Jusqu’ici on a envisagé la langue initiale et les langues historiquement attestées comme si c’étaient autant d’unités. Tel n’est pas le cas. La notion de « dialecte », qui intervient sans cesse en linguistique, en fait foi.

Il faut ici faire abstraction du sens vulgaire, qui oppose le « dialecte » à une langue littéraire établie.

Le nom est grec, et il a été fait pour des situations grecques. Le grec ancien n’est pas, comme le latin, une unité. Il a été écrit de manières diverses suivant les temps et suivant les lieux. Dans tel type de parlers, on dit nāsos « île » et dans tel autre, nēsos ; dans tel, le datif pluriel est possi, posi « aux pieds » et, dans tel autre, podessi ; dans tel, « je veux » se dit boulomai, dans tel autre bellomai, et, dans tel autre, dēlomai ; dans tel, « possession » se dit ktēsis, et, dans tel autre, p(p)āsis. Mais ces différences ne sont pas telles que des Grecs employant des parlers de types différents aient eu le sentiment de parler des langues distinctes. Certaines de ces différences, comme l’opposition de nēsos à nāsos entrent dans de grandes séries de correspondances phonétiques, d’autres comme celle de podessi à possi, posi relèvent de différences grammaticales régulières, d’autres enfin sont de simples faits de vocabulaire, ainsi ktēsis : (p)pāsis. Ces diversités n’empêchaient pas les Grecs de sentir qu’ils avaient tous une même langue dans l’ensemble. Ce qui caractérise d’abord le « dialecte », c’est donc la diversité dans l’unité, l’unité dans la diversité.

****************************************

# Consigne 1
D'après le texte sur la notion de dialecte, qu'est-ce qui caractérise d'abord le « dialecte » ?
Le texte et le relevé sont deux ensembles distincts, sans rapport entre eux.

# Données extraites
****************************************

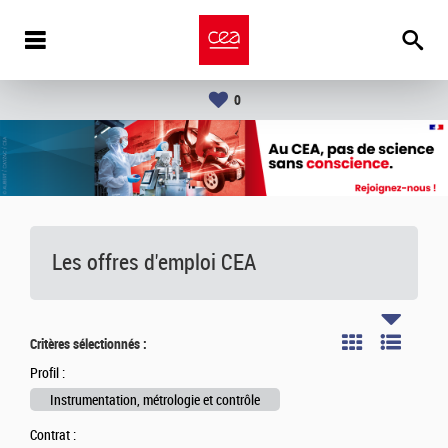
0
Les offres d'emploi
CEA
Critères sélectionnés :
Profil :
Instrumentation, métrologie et contrôle
Contrat :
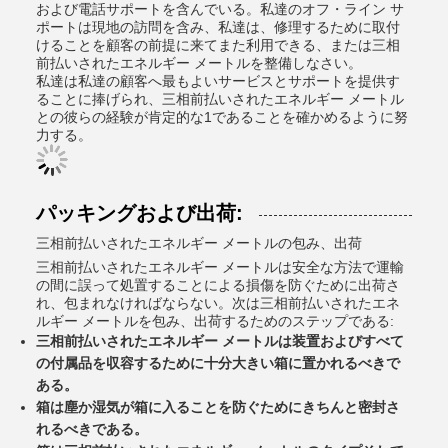
および電話サポートを含んでいる。私達のオフ・ライン サ
ポートは現地の訪問を含み、私達は、修理するために取付
けることを顧客の前提に来てまた利用できる、または三相
前払いされたエネルギー メートルを整備しなさい。
私達は私達の顧客へ最もよいサービスとサポートを提供す
ることに捧げられ、三相前払いされたエネルギー メートル
との彼らの経験が肯定的な1であることを確かめるように努
力する。
パッキングおよび出荷:
三相前払いされたエネルギー メートルの包み、出荷
三相前払いされたエネルギー メートルは安全な方法で運輸
の間に誤って処置することによる損傷を防ぐために出荷さ
れ、包まれなければならない。次は三相前払いされたエネ
ルギー メートルを包み、出荷するためのステップである:
三相前払いされたエネルギー メートルは装置およびすべて
の付属品を収容するために十分大きい箱に置かれるべきで
ある。
箱は塵か湿気が箱に入ることを防ぐためにきちんと密封さ
れるべきである。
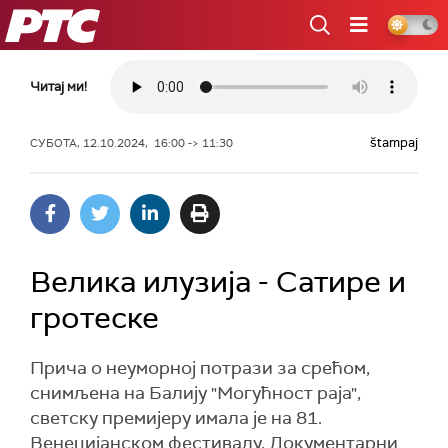
РТС
Читај ми!
štampaj
СУБОТА, 12.10.2024, 16:00 -> 11:30
Велика илузија - Сатире и
гротеске
Прича о неуморној потрази за срећом,
снимљена на Балију "Могућност раја",
светску премијеру имала је на 81.
Венецијанском фестивалу. Документарни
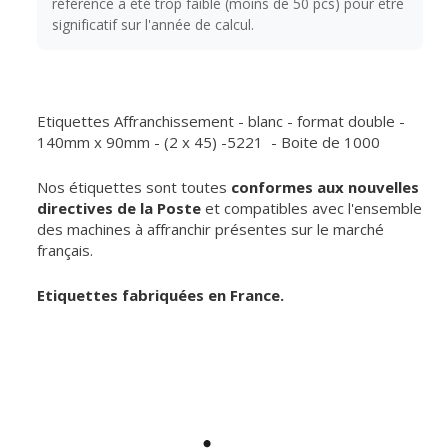
référence a été trop faible (moins de 50 pcs) pour être
significatif sur l'année de calcul.
Etiquettes Affranchissement - blanc - format double -
140mm x 90mm - (2 x 45) -5221 - Boite de 1000
Nos étiquettes sont toutes
conformes aux nouvelles
directives de la Poste
et compatibles avec l'ensemble
des machines à affranchir présentes sur le marché
français.
Etiquettes fabriquées en France.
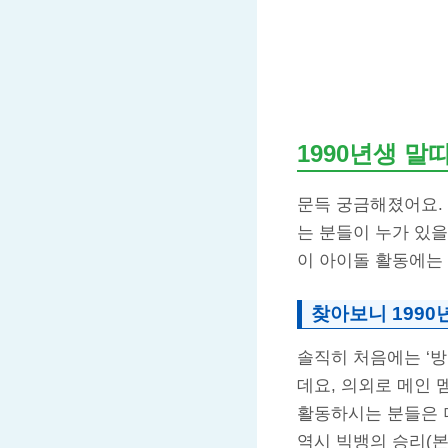
1990년생 말
문득 궁금해졌어요. 
는 분들이 누가 있을
이 아이돌 활동에는 
찾아보니 1990
솔직히 처음에는 ‘방
데요, 의외로 메인 
활동하시는 분들은 
역시 빅뱅의 승리(본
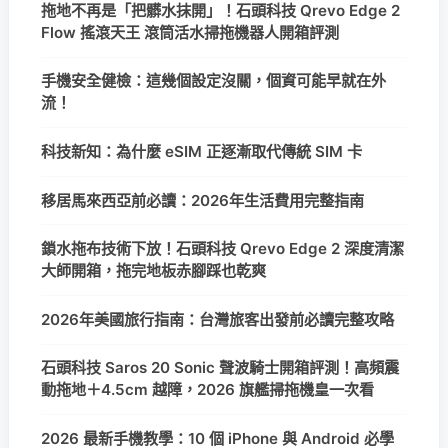
拖地不再是「把髒水抹開」！石頭科技 Qrevo Edge 2
Flow 搖滾天王 滾筒活水掃拖機器人開箱評測
手機安全健檢：這幾個設定沒關，個資可能早就在外
流！
科技新知：為什麼 eSIM 正逐漸取代傳統 SIM 卡
移居馬來西亞前必讀：2026年生活費用完整指南
鎖水拖布技術下放！石頭科技 Qrevo Edge 2 深度清潔
大師開箱，拖完地板赤腳踩也乾爽
2026年美國旅行指南：台灣旅客出發前必讀完整攻略
石頭科技 Saros 20 Sonic 聲波騎士開箱評測！高頻震
動拖地＋4.5cm 越障，2026 旗艦掃拖機皇一次看
2026 最新手機教學：10 個 iPhone 與 Android 必學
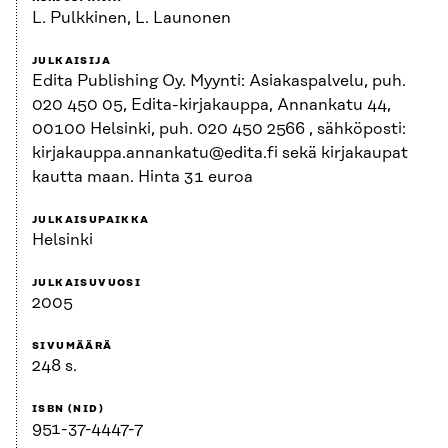
L. Pulkkinen, L. Launonen
JULKAISIJA
Edita Publishing Oy. Myynti: Asiakaspalvelu, puh.
020 450 05, Edita-kirjakauppa, Annankatu 44,
00100 Helsinki, puh. 020 450 2566 , sähköposti:
kirjakauppa.annankatu@edita.fi sekä kirjakaupat
kautta maan. Hinta 31 euroa
JULKAISUPAIKKA
Helsinki
JULKAISUVUOSI
2005
SIVUMÄÄRÄ
248 s.
ISBN (NID)
951-37-4447-7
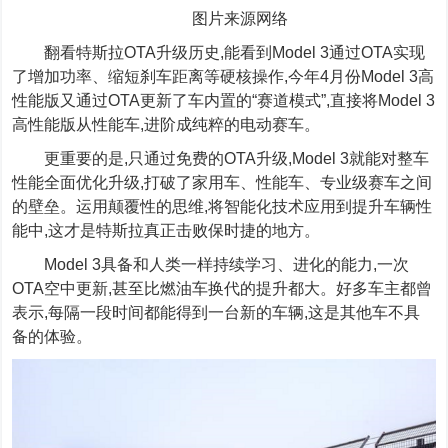
图片来源网络
翻看特斯拉O
TA
升级历史,能看到Model
3
通过O
TA
实现
了增加功率、缩短刹车距离等硬核操作,今年4月份Model
3
高
性能版又通过
OTA
更新了车内置的“赛道模式”,
直接
将Model
3
高性能版从性能车,进阶成纯粹的电动赛车
。
更重要的是,只通过免费的
OTA
升级
,Model 3
就能对整车
性能全面优化升级,
打破了家用车、性能车、专业级赛车之间
的
壁垒
。运用颠覆性的思维,将智能化技术应用到提升车辆性
能中,
这才是
特斯拉真正击败保时捷的地方。
Model
3具备和人类一样持续学习、进化的能力,
一次
OTA空中更新,
甚至比燃油车换代的
提升都大
。好多车主都曾
表示,每隔一段时间都能得到一台新的车辆,这是其他车不具
备的体验。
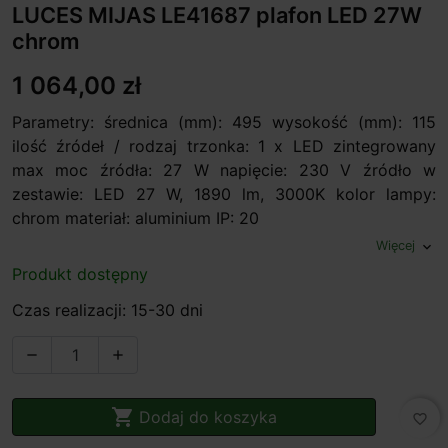
LUCES MIJAS LE41687 plafon LED 27W
chrom
1 064,00 zł
Parametry: średnica (mm): 495 wysokość (mm): 115
ilość źródeł / rodzaj trzonka: 1 x LED zintegrowany
max moc źródła: 27 W napięcie: 230 V źródło w
zestawie: LED 27 W, 1890 lm, 3000K kolor lampy:
chrom materiał: aluminium IP: 20
Więcej
expand_more
Produkt dostępny
Czas realizacji: 15-30 dni



Dodaj do koszyka
favorite_border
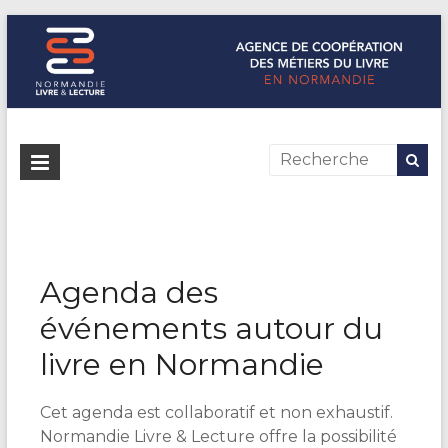
Normandie Livre & Lecture
L'agence de coopération des métiers du livre en Normandie
Agenda des
événements autour du
livre en Normandie
Cet agenda est collaboratif et non exhaustif.
Normandie Livre & Lecture offre la possibilité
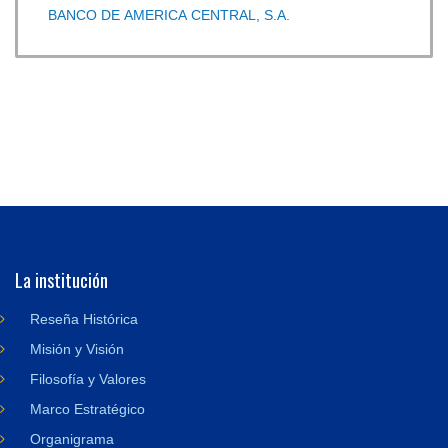
BANCO DE AMERICA CENTRAL, S.A.
La institución
Reseña Histórica
Misión y Visión
Filosofía y Valores
Marco Estratégico
Organigrama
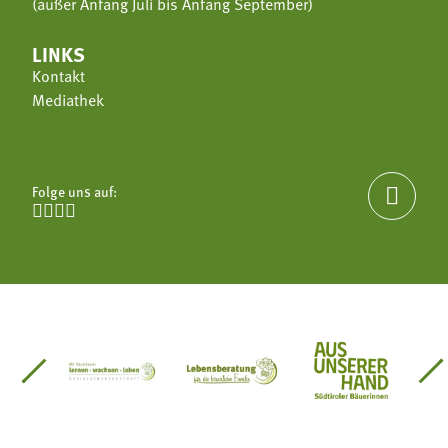
(außer Anfang Juli bis Anfang September)
LINKS
Kontakt
Mediathek
Folge uns auf:





einsätze Südtirol
üdtiroler Gärtnervereinigung
Sozialgenossenschaft Mit Bäuerinnen lernen - w
Lebensberatung für die bäuerlic
Aus unserer 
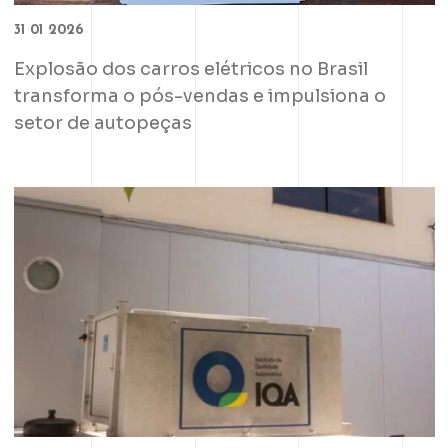
31 01 2026
Explosão dos carros elétricos no Brasil
transforma o pós-vendas e impulsiona o
setor de autopeças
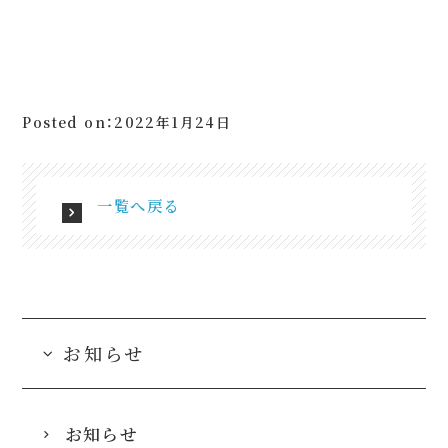
Posted on：2022年1月24日
一覧へ戻る
お知らせ
お知らせ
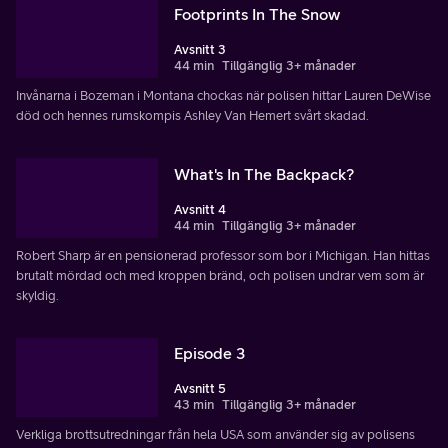
Footprints In The Snow
Avsnitt 3
44 min
Tillgänglig 3+ månader
Invånarna i Bozeman i Montana chockas när polisen hittar Lauren DeWise
död och hennes rumskompis Ashley Van Hemert svårt skadad.
What's In The Backpack?
Avsnitt 4
44 min
Tillgänglig 3+ månader
Robert Sharp är en pensionerad professor som bor i Michigan. Han hittas
brutalt mördad och med kroppen bränd, och polisen undrar vem som är
skyldig.
Episode 3
Avsnitt 5
43 min
Tillgänglig 3+ månader
Verkliga brottsutredningar från hela USA som använder sig av polisens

****************************************

# Consigne 2
Recopiez à l'identique les lignes du relevé, en commençant par celle qui contient « L. Pulkkinen, L. Launonen » et en terminant par celle qui contient « Organigrama », ces deux lignes comprises. Laissez les images de côté.

# Réponse rédigée 1
La diversité dans l'unité, l'unité dans la diversité.

# Réponse rédigée 2
L. Pulkkinen, L. Launonen
JULKAISIJA
Edita Publishing Oy. Myynti: Asiakaspalvelu, puh.
020 450 05, Edita-kirjakauppa, Annankatu 44,
00100 Helsinki, puh. 020 450 2566 , sähköposti:
kirjakauppa.annankatu@edita.fi sekä kirjakaupat
kautta maan. Hinta 31 euroa
JULKAISUPAIKKA
Helsinki
JULKAISUVUOSI
2005
SIVUMÄÄRÄ
248 s.
ISBN (NID)
951-37-4447-7
图片来源网络
翻看特斯拉O
TA
升级历史,能看到Model
3
通过O
TA
实现
了增加功率、缩短刹车距离等硬核操作,今年4月份Model
3
高
性能版又通过
OTA
更新了车内置的“赛道模式”,
直接
将Model
3
高性能版从性能车,进阶成纯粹的电动赛车
。
更重要的是,只通过免费的
OTA
升级
,Model 3
就能对整车
性能全面优化升级,
打破了家用车、性能车、专业级赛车之间
的
壁垒
。运用颠覆性的思维,将智能化技术应用到提升车辆性
能中,
这才是
特斯拉真正击败保时捷的地方。
Model
3具备和人类一样持续学习、进化的能力,
一次
OTA空中更新,
甚至比燃油车换代的
提升都大
。好多车主都曾
表示,每隔一段时间都能得到一台新的车辆,这是其他车不具
备的体验。
LUCES MIJAS LE41687 plafon LED 27W
chrom
1 064,00 zł
Parametry: średnica (mm): 495 wysokość (mm): 115
ilość źródeł / rodzaj trzonka: 1 x LED zintegrowany
max moc źródła: 27 W napięcie: 230 V źródło w
zestawie: LED 27 W, 1890 lm, 3000K kolor lampy:
chrom materiał: aluminium IP: 20
Więcej
expand_more
Produkt dostępny
Czas realizacji: 15-30 dni



Dodaj do koszyka
favorite_border
Normandie Livre & Lecture
L'agence de coopération des métiers du livre en Normandie
Agenda des
événements autour du
livre en Normandie
Cet agenda est collaboratif et non exhaustif.
Normandie Livre & Lecture offre la possibilité
BANCO DE AMERICA CENTRAL, S.A.
La institución
Reseña Histórica
Misión y Visión
Filosofía y Valores
Marco Estratégico
Organigrama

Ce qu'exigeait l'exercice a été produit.